Alton Webteam: June 2017
The White Rose is an emblem well known to everyone born and brought up in Yorkshire, as I was. It dates back to the medieval rivalry between the Houses of York and Lancaster for the throne of England, and was fought in many a bitter battle, now happily relegated to the cricket field! On my visits to Germany in more recent times, however, I came across the White Rose used as an emblem in very different circumstances. I had already read a paper-back about this small group of Christians in Nazi Germany who had voiced their opposition to Hitler and in particular, to the war with Russia, but on a visit to Munich, I had failed to find any memorial to those who were arrested and executed..
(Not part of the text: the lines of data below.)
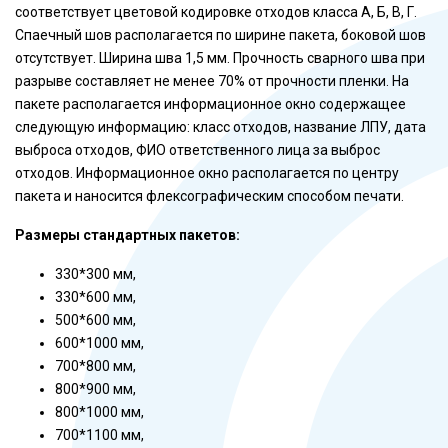
соответствует цветовой кодировке отходов класса А, Б, В, Г.
Спаечный шов располагается по ширине пакета, боковой шов
отсутствует. Ширина шва 1,5 мм. Прочность сварного шва при
разрыве составляет не менее 70% от прочности пленки. На
пакете располагается информационное окно содержащее
следующую информацию: класс отходов, название ЛПУ, дата
выброса отходов, ФИО ответственного лица за выброс
отходов. Информационное окно располагается по центру
пакета и наносится флексографическим способом печати.
Размеры стандартных пакетов:
330*300 мм,
330*600 мм,
500*600 мм,
600*1000 мм,
700*800 мм,
800*900 мм,
800*1000 мм,
700*1100 мм,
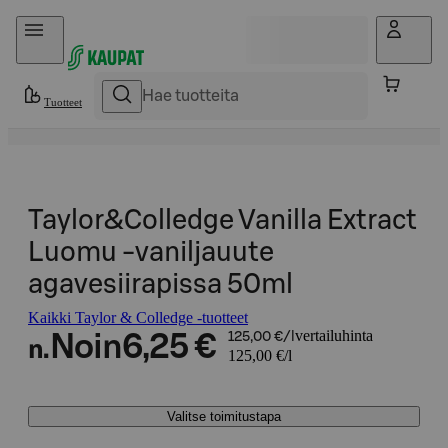
Hyppää sisältöön
Tuotteet
Taylor&Colledge Vanilla Extract
Luomu -vaniljauute
agavesiirapissa 50ml
Kaikki Taylor & Colledge -tuotteet
vertailuhinta
Noin
6,25 €
125,00 €/l
n.
125,00 €/l
Valitse toimitustapa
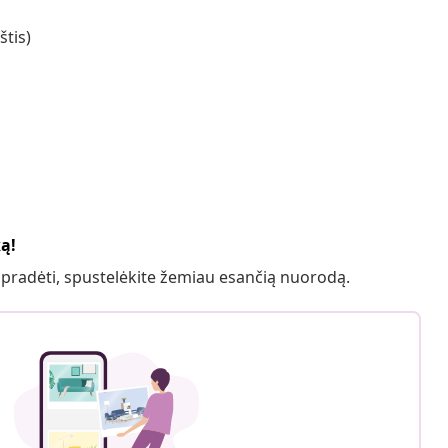
štis)
ką!
 pradėti, spustelėkite žemiau esančią nuorodą.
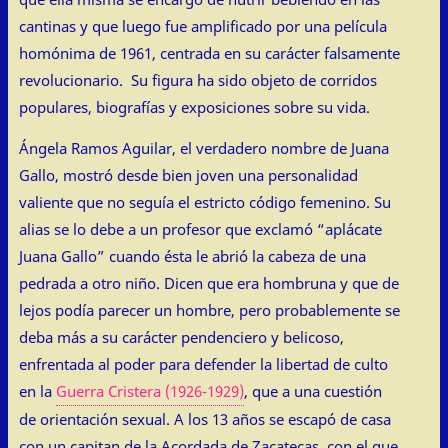
cantinas y que luego fue amplificado por una película
homónima de 1961, centrada en su carácter falsamente
revolucionario. Su figura ha sido objeto de corridos
populares, biografías y exposiciones sobre su vida.
Ángela Ramos Aguilar, el verdadero nombre de Juana
Gallo, mostró desde bien joven una personalidad
valiente que no seguía el estricto código femenino. Su
alias se lo debe a un profesor que exclamó “aplácate
Juana Gallo” cuando ésta le abrió la cabeza de una
pedrada a otro niño. Dicen que era hombruna y que de
lejos podía parecer un hombre, pero probablemente se
deba más a su carácter pendenciero y belicoso,
enfrentada al poder para defender la libertad de culto
en la
Guerra Cristera (1926-1929)
, que a una cuestión
de orientación sexual. A los 13 años se escapó de casa
con un capitan de la Acordada de Zacatecas, con el que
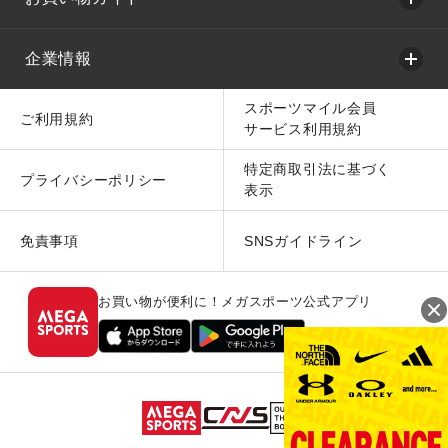
企業情報
スポーツマイル会員
ご利用規約
サービス利用規約
特定商取引法に基づく
プライバシーポリシー
表示
免責事項
SNSガイドライン
お買い物が便利に！メガスポーツ公式アプリ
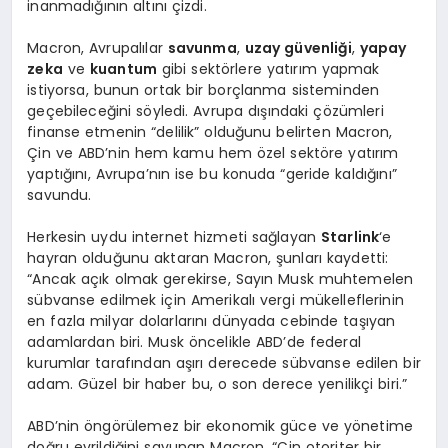
inanmadığının altını çizdi.
Macron, Avrupalılar
savunma
,
uzay güvenliği
,
yapay
zeka
ve
kuantum
gibi sektörlere yatırım yapmak
istiyorsa, bunun ortak bir borçlanma sisteminden
geçebileceğini söyledi. Avrupa dışındaki çözümleri
finanse etmenin “delilik” olduğunu belirten Macron,
Çin ve ABD’nin hem kamu hem özel sektöre yatırım
yaptığını, Avrupa’nın ise bu konuda “geride kaldığını”
savundu.
Herkesin uydu internet hizmeti sağlayan
Starlink
‘e
hayran olduğunu aktaran Macron, şunları kaydetti:
“Ancak açık olmak gerekirse, Sayın Musk muhtemelen
sübvanse edilmek için Amerikalı vergi mükelleflerinin
en fazla milyar dolarlarını dünyada cebinde taşıyan
adamlardan biri. Musk öncelikle ABD’de federal
kurumlar tarafından aşırı derecede sübvanse edilen bir
adam. Güzel bir haber bu, o son derece yenilikçi biri.”
ABD’nin öngörülemez bir ekonomik güce ve yönetime
doğru evrildiğini savunan Macron, “Çin otoriter bir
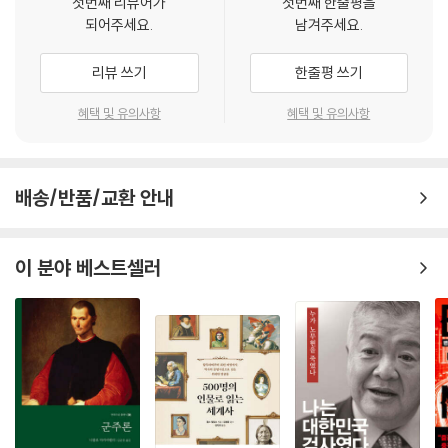
첫번째 리뷰어가
첫번째 한줄평을
하고 살아갈 세상의 많은 문제들이 다 정치와 관련 있는데 아이들은 정치
되어주세요.
남겨주세요.
교실, 교육청, 시민단체, 대한민국 국회까지
- 이보미 (교사노조연맹 위원장)
를 배우지 못한 채 사회로 나간다.
모든 현장을 두루 거친 교육 전문가
--- p.142~143
리뷰 쓰기
한줄평 쓰기
강민정은 국회의원이 되기 전에도 재야의 고수로 명성이 드높았지만 회고
강민정은 80년대 초 엄혹한 시대 서울대학교 사범대학에 입학했다. 서울
록이 보여주듯 국회의원 4년 동안 공적 차원에서 안 해본 일이 없을 만큼
스스로 사고하고, 다른 사람 의견을 경청하고, 존중하고 배려하며 공감의
혜택 및 유의사항
혜택 및 유의사항
대 최초로 구성된 여학생 시위팀을 꾸려 반독재 민주화를 요구하는 학내
내공을 더 쌓았다. 이로써 그는 교육과 정치, 사회운동을 두루 섭렵한 아주
태도를 배우면서 비판적 사고력을 갖추는 일은 민주주의를 살아내고 민주
시위를 주도하다 구속되고, 당시 소년공 이재명이 다녔던 오리엔트 공장에
드문 교육계 인사가 됐다. 나는 강민정이 앞으로 교육계에서 더 큰 역할을
주의를 학습함으로써만 가능하다. ‘전교 1등 출신 의사와 지방공공의대 출
위장취업 노동자로 일하는 등 80년대가 끝날 무렵까지 그는 반독재 민주
해주기를 기대하고 그렇게 될 것으로 믿어 의심치 않는다. 우리 사회, 특히
신 의사’ 운운하는 의사들이나 선민의식과 특권의식에 절어 있는 판검사들
화운동에 여러 형태로 참여했다. 결혼 3개월 만에 수배되어 가족과 떨어져
배송/반품/교환 안내
교육계는 그가 있음에 다행스럽고 든든하다.
은 민주시민교육을 제대로 받지 못한 교육이 낳은 부끄러운 성적표다.
지내다가 수배가 풀린 뒤 뒤늦게 학교를 졸업하고 늦깎이 교사 생활을 시
- 곽노현 (전 서울특별시 교육감)
작한다. 입시 위주 교육의 문제점을 해결하기 위한 혁신학교가 2011년 서
학교를 소송 전쟁에 시달리게 만든 교육의 사법화, 사교육 확대, 학폭 증
이 분야 베스트셀러
울에서도 시작되자 강민정은 교육다운 교육을 꿈꾸는 동료 교사들과 함께
가, 교권 추락, 행정업무 중심 학교 운영, 청소년 자해·자살 증가, 교육격차
아이들이 웃을 수 있는 사회, 교사가 존중받는 나라, 그리고 민주주의가 일
혁신학교 1세대로 활동하는데, 그는 이때를 교직 20년 만에 처음으로 교사
심화 등 오늘날 우리가 직면한 총체적 교육 붕괴 상황의 유일한 원인은 아
상에서 살아 숨 쉬는 세상을 바라는 모든 이들에게 이 책은 깊은 울림을 전
인 것이 자랑스럽고 행복한 일이라 느낀 시간이라 회고한다. 교사 생활을
니지만 근원적이고 중요한 원인 중 하나가 바로 교사들의 정치기본권을 봉
할 것이다. 교실 한 모퉁이에서 시작된 한 사람의 걸음이 국회라는 큰 광장
마친 뒤 그는 곽노현 전 교육감을 비롯해 서울 혁신교육의 주체들이 만든
쇄한 것이라 할 수 있다.
에 닿기까지, 그 길에는 교육의 힘을 굳게 믿었던 수많은 이들의 발자국이
‘징검다리교육공동체’ 활동을 시작했다. 이곳에서 그는 민주시민교육과 교
--- p.144
함께했다. 나는 그 길이 한국 민주주의의 또 다른 희망의 길이 되리라 믿어
사정치기본권 운동 등 폭넓은 활동을 전개하며 우리 교육의 올바른 길을
의심치 않는다.
모색한다.
가장 직접적 당사자인 교사들이 교육정책이나 예산, 관련 입법 과정에 참
- 조희연 (전 서울특별시 교육감)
Amongst the members of the group were the 25 year old medical student Hans Scholl and his younger sister Sophie who was 22. Being of military age, Hans had been drafted into the army and saw service in occupied Poland and in Russia. What he saw there of the treatment of the civilian population convinced him that the war was unjustified and wrong and must be opposed. He went on leave in the Autumn of 1943, and he and Sophie became involved in the group calling themselves 'The White Rose'. They printed leaflets secretly, putting forward their views, and then distributed them openly on the steps of public buildings, and it is astonishing that they were not arrested immediately for doing so. They argued that in fighting a war with Russia they were risking their lives
in battle, why should they not risk their lives for a far better cause? Inevitably, however, they were arrested, tried and summarily executed.
On a later visit to Germany, however, I was staying with friends in the town of Halle, noted as the birthplace of George F Handel, and strolling in the town centre, l noticed that one of the churches there was hosting a travelling exhibition about the 'White Rose', and in particular, the part played by Hans and Sophie Scholl. There were photographs, newspaper cuttings, and copies of the leaflets they had distributed. They had not, after all, been buried and forgotten, but remembered and honoured. It was all valuable historical material, but as I looked at their fresh young faces, full of
earnestness and hope, I could not hold back the tears nor the insistent question, whether I would have had the courage and the conviction to act as they did.